"I don't know about As You Like It," said Annabel doubtfully. "Doesn't a girl dress up as a boy, or something of that kind in it?"
"Of course," replied Frank: "Rosalind. Fay makes a perfectly spiffing Rosalind. She played it at a Pastoral Play some of Father's friends had at Richmond; and she looked positively ripping in her green doublet and trunk hose, and little green cap with a feather in it. All the girls fell in love with her."
"I don't think I could have any doublet or trunk hose in connection with the Parish Nurse," said Annabel solemnly; "the Fund is not very popular as it is, and I couldn't bear to do anything to make it less so."
I laughed at Annabel's way of putting it; but at the back of my mind I was conscious of a spasm of what Fay would have called "Kingsnorthism," which violently protested against the idea of my wife's appearing in doublet and trunk hose. "Then what about A Midsummer Night's Dream?" I suggested.
"Fay is awfully good in that, too," replied Frank; "she plays Titania and I play Puck, and we introduce a little dance of our own in the middle. Then Bob Loxley can play Bottom, and Elsie Hermia and Mamie Helena; and we can easily get people to take the other parts. The choir-boys can do the rest of the Athenian workmen, and the village children the rest of the fairies. They will soon pick it up, when there's one good actor to lead them."
And so, after much consultation among ourselves, and much searchings of heart on the part of Annabel as to whether the Parish Nurse would suffer in any way from this identification of her interests with those of Shakspere, it was decided that A Midsummer Night's Dream should be performed in the garden of the Manor House at the end of July, just before the time when some of our neighbours flitted to the seaside for their children's holidays, and others, whose children were of a larger growth, repaired to shoots in Scotland. The Loxleys came for a good long time (longer, in fact, than Annabel considered necessary), in order to assist in coaching the village infants in their parts. They were good-looking, good-tempered young people, their looks and their tempers being, in my humble opinion, superior to their form; but Fay and Frank thoroughly enjoyed and entered into their high spirits and youthful pranks. There was no harm in them, but they were rather too theatrical for my provincial taste, and very much too theatrical for Annabel's and Arthur's. They brought out a side of the twins that I had never seen—that side which had been fostered by their mother and aunt, and afterwards indulged by their father, and although it rejoiced my heart to see my darling so happy and in such good spirits, I could not altogether stifle a wish that her tastes and mine were rather more on the same lines.
That, I think, is one of the disadvantages of marrying late in life: it is so much less easy to adapt oneself than it was when one was young.
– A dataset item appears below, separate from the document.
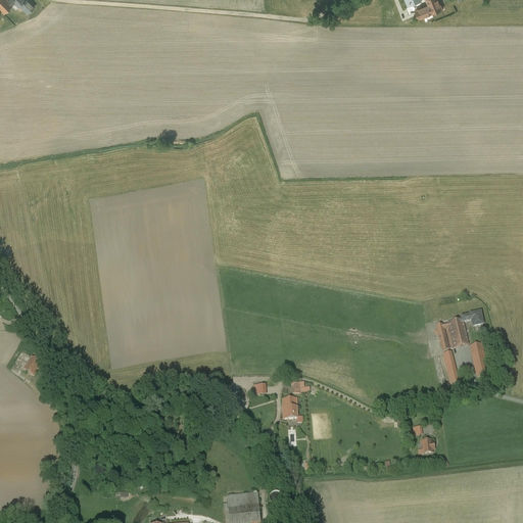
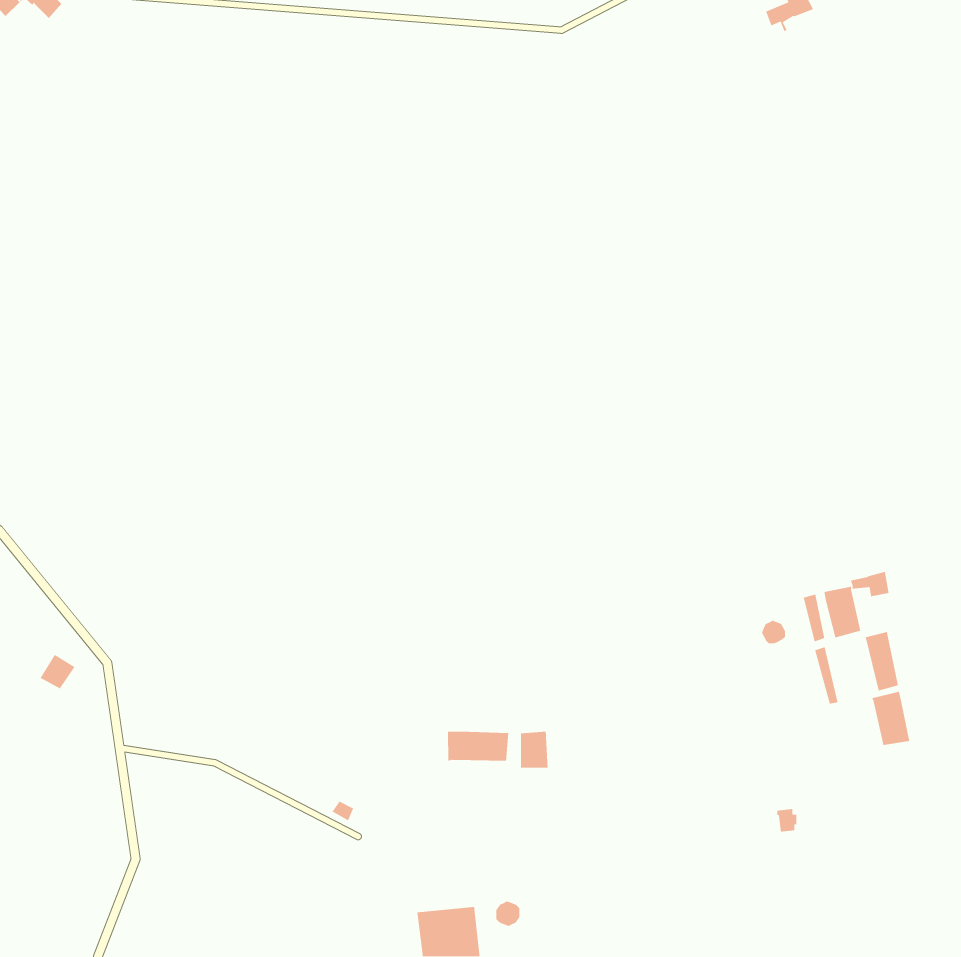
building: none -> [871,691,910,746]
building: none -> [447,731,509,761]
Fay, of course, was young enough to adapt herself to anything; but I didn't feel it was playing the game to let her do so, unless I was prepared to meet her half-way; and I was confronted by the horrible fact that the half-way meeting-place is sometimes too long an excursion for persons of advancing years. However sincerely we may wish to do so, we cannot walk so far.
I remember once remarking upon this to my sister, with regret at my loss of adaptability; but she saw otherwise, and said that one of the comforts of middle life is that by that time you have found the right groove and can stick to it, unswayed by any passing winds of doctrine that may blow your way. But I cannot feel like this. All I know is that I have found a rut and am unable to climb out of it; but that it is the right rut or even a desirable rut I have very serious doubts.
I think that this increasing difficulty of altering ourselves as we grow older applies to men more than to women, since women are far more adaptable by nature than we are. But I very much doubt whether the adaptability of the middle-aged woman goes far below the surface. I feel sure that the bride who forgot her own people and her father's house was a very young bride indeed.
Thus to my infinite regret I discovered that—try as I would—I could not make myself like the same things and people and pleasures as Fay liked; and I recognised that this want of unanimity arose not from the difference in our ages, but from the difference in our characters. I have known parents and children—who, though separated by a generation, were similar in character—enjoy exactly the same things. And I do not think that the difference in years between my wife and myself affected this diversity of tastes, except in so far as my age prevented me from becoming one with her in mind, as I already was in heart. I could control my words and my actions, but I could not help my thoughts and my feelings: nobody can who is over forty, but I believe that to youth even this miracle is possible. The very diversities of character which make for love militate against friendship, and therefore the sooner they are done with the better, after courtship is over and marriage begins. But the tragedy of my life lay in the fact that I was too old to do away with them on my part, and I could not expect Fay to do for me what I was unable (however willing, and Heaven knows I was willing enough) to do for her. So although—or rather, because—I could not throw myself into her world, I would not ask her to throw herself into mine.